Collected data
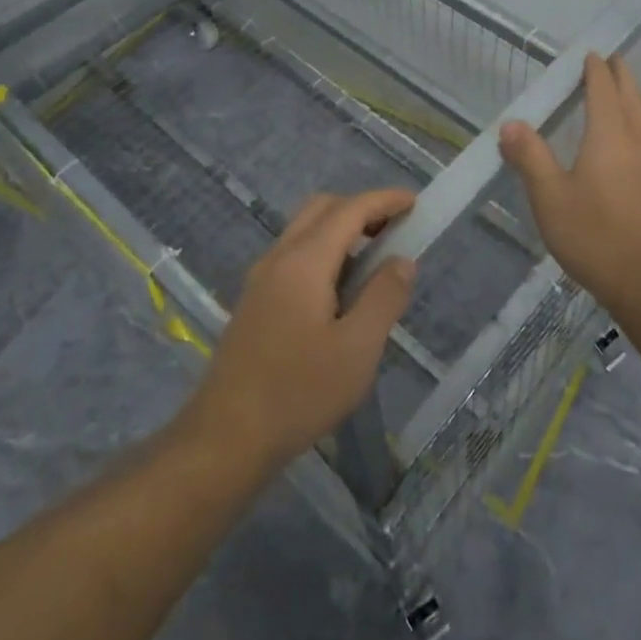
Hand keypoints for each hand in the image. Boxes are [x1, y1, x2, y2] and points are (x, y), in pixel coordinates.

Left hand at [180, 189, 416, 470]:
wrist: (224, 439)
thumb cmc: (298, 393)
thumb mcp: (358, 348)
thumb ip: (384, 297)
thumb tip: (402, 260)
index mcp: (305, 261)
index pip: (349, 210)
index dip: (385, 200)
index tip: (416, 203)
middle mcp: (278, 258)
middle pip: (322, 209)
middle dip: (362, 208)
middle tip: (396, 230)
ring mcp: (261, 279)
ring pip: (304, 231)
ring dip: (341, 230)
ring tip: (375, 261)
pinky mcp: (254, 302)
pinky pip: (294, 255)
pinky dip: (324, 251)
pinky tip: (341, 291)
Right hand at [501, 53, 640, 315]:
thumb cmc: (594, 236)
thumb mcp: (550, 197)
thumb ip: (530, 157)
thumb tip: (511, 123)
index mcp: (609, 136)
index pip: (603, 89)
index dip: (595, 70)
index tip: (590, 53)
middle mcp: (636, 141)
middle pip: (631, 96)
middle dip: (620, 75)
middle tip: (609, 60)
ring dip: (631, 97)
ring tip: (618, 92)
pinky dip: (635, 122)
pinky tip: (628, 140)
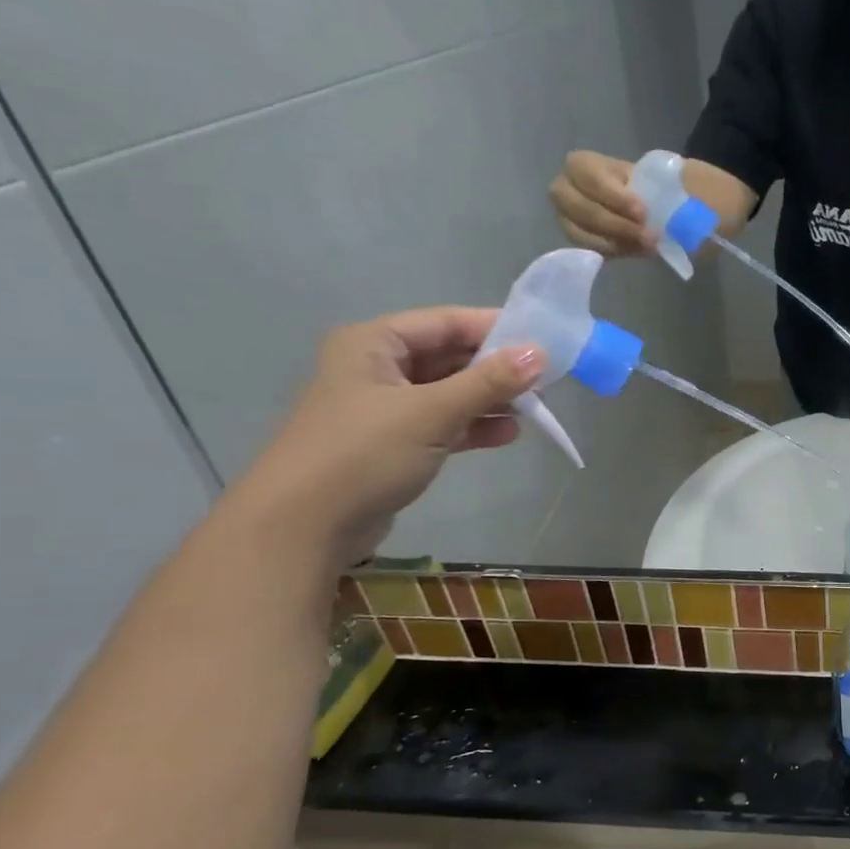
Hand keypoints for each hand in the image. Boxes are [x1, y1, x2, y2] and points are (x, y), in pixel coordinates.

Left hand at [231, 307, 542, 566]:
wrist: (303, 526)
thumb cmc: (364, 454)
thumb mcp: (431, 413)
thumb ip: (488, 382)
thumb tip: (539, 353)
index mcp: (374, 344)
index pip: (446, 322)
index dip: (495, 328)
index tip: (543, 341)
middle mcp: (378, 368)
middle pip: (449, 357)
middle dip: (496, 368)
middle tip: (546, 380)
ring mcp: (385, 409)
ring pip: (449, 393)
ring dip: (489, 400)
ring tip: (535, 410)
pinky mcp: (393, 444)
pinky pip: (442, 424)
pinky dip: (473, 427)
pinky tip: (507, 435)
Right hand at [549, 150, 651, 256]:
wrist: (636, 202)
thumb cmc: (640, 185)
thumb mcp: (646, 177)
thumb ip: (654, 184)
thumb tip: (675, 190)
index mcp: (581, 164)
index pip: (592, 180)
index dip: (617, 198)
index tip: (643, 212)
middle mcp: (564, 188)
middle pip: (584, 210)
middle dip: (618, 225)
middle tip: (649, 235)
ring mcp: (565, 216)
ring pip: (583, 233)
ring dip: (618, 242)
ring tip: (649, 246)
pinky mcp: (575, 239)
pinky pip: (590, 249)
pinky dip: (615, 252)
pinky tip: (638, 250)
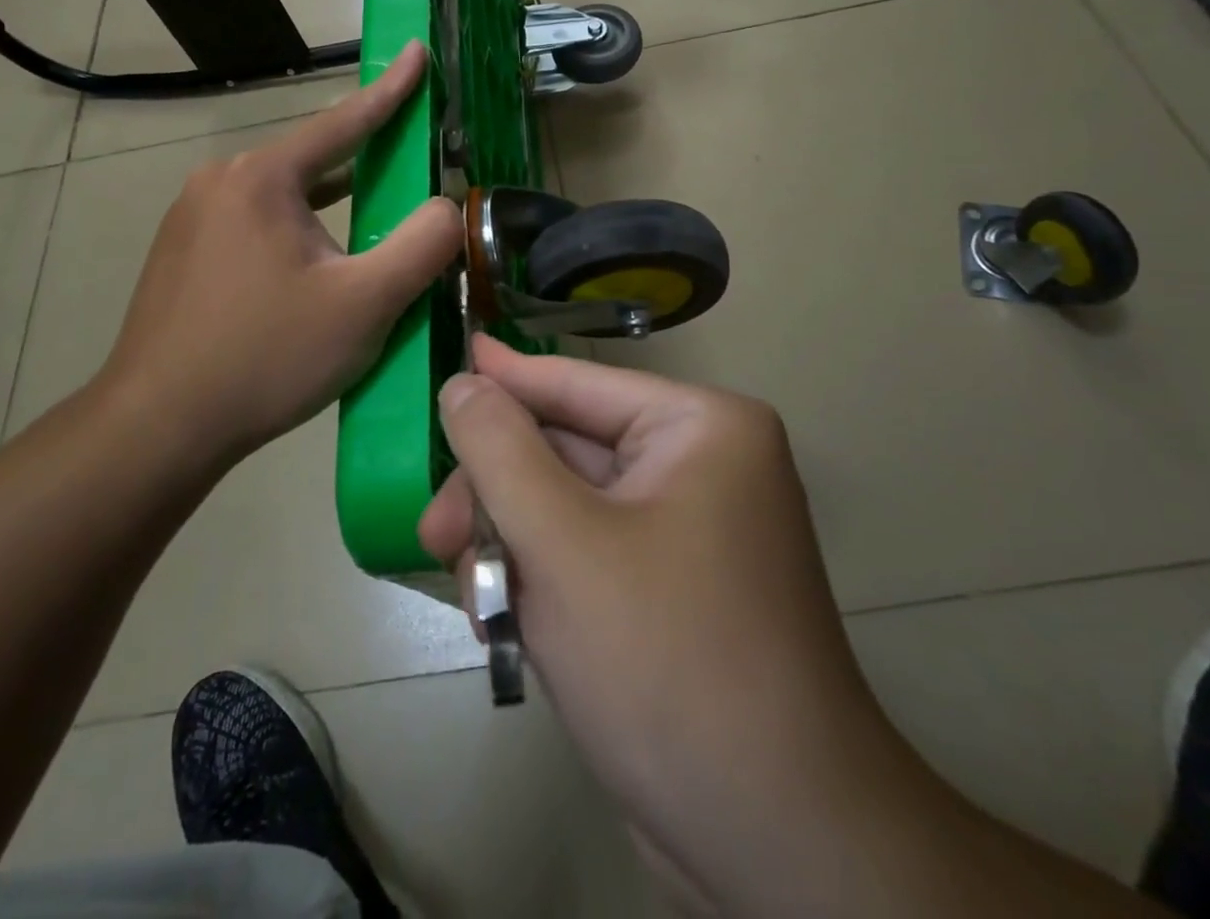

■ TASK DIRECTIONS
Leave out the pictures and set down all of the data exactly.

■ EXERCISE RESPONSE
Hand keypoints for each hand in the image. Boxes are [x1, y1, x2, y2] and points are (x, y), in pixel coordinates.

Left hand at [180, 189, 416, 470]:
wrist: (224, 439)
thumb cmc: (298, 393)
thumb mcp: (358, 348)
thumb ip: (384, 297)
thumb tip: (402, 260)
index mcp: (305, 261)
index pip: (349, 210)
index dip: (385, 200)
index tip: (416, 203)
middle mcp: (278, 258)
middle pip: (322, 209)
middle dip: (362, 208)
middle tip: (396, 230)
ring mcp: (261, 279)
ring pip: (304, 231)
ring dip: (341, 230)
ring tip: (375, 261)
pinky mcp: (254, 302)
pinky pip: (294, 255)
pinky dip: (324, 251)
pinky tip: (341, 291)
Right hand at [501, 53, 640, 315]:
thumb cmc: (594, 236)
thumb mcp: (550, 197)
thumb ip: (530, 157)
thumb tip: (511, 123)
index mcp: (609, 136)
index pip: (603, 89)
index dip: (595, 70)
index tip: (590, 53)
middle mcp: (636, 141)
middle pip: (631, 96)
middle dip: (620, 75)
middle tip: (609, 60)
ring dip: (631, 97)
ring tip: (618, 92)
pinky dip: (635, 122)
pinky tip: (628, 140)
Hand keypoints for each hand in the image. Boxes are [x1, y1, x2, y2] and points are (x, y), in pixel coordinates.

Left hand at [231, 307, 542, 566]:
wrist: (303, 526)
thumb cmc: (364, 454)
thumb mcp: (431, 413)
thumb ip: (488, 382)
thumb tip: (539, 353)
index mcp: (374, 344)
index pip: (446, 322)
index dip: (495, 328)
index tip: (543, 341)
middle mcp: (378, 368)
middle pip: (449, 357)
middle dip: (496, 368)
middle tip: (546, 380)
ring mcp: (385, 409)
ring pip: (449, 393)
ring dip: (489, 400)
ring tip: (535, 410)
pinky mcp: (393, 444)
pinky pip: (442, 424)
pinky dip: (473, 427)
pinky tip: (507, 435)
Right hand at [549, 150, 651, 256]:
wrist: (636, 202)
thumb cmc: (640, 185)
thumb mcp: (646, 177)
thumb ip: (654, 184)
thumb tip: (675, 190)
index mcp: (581, 164)
index pip: (592, 180)
index dip: (617, 198)
index tip: (643, 212)
middle mcp: (564, 188)
middle pip: (584, 210)
middle dip: (618, 225)
middle tip: (649, 235)
ring mcp: (565, 216)
ring pip: (583, 233)
ring dip: (618, 242)
ring tip: (649, 246)
pinky mcp: (575, 239)
pinky pip: (590, 249)
pinky dip: (615, 252)
pinky tip: (638, 250)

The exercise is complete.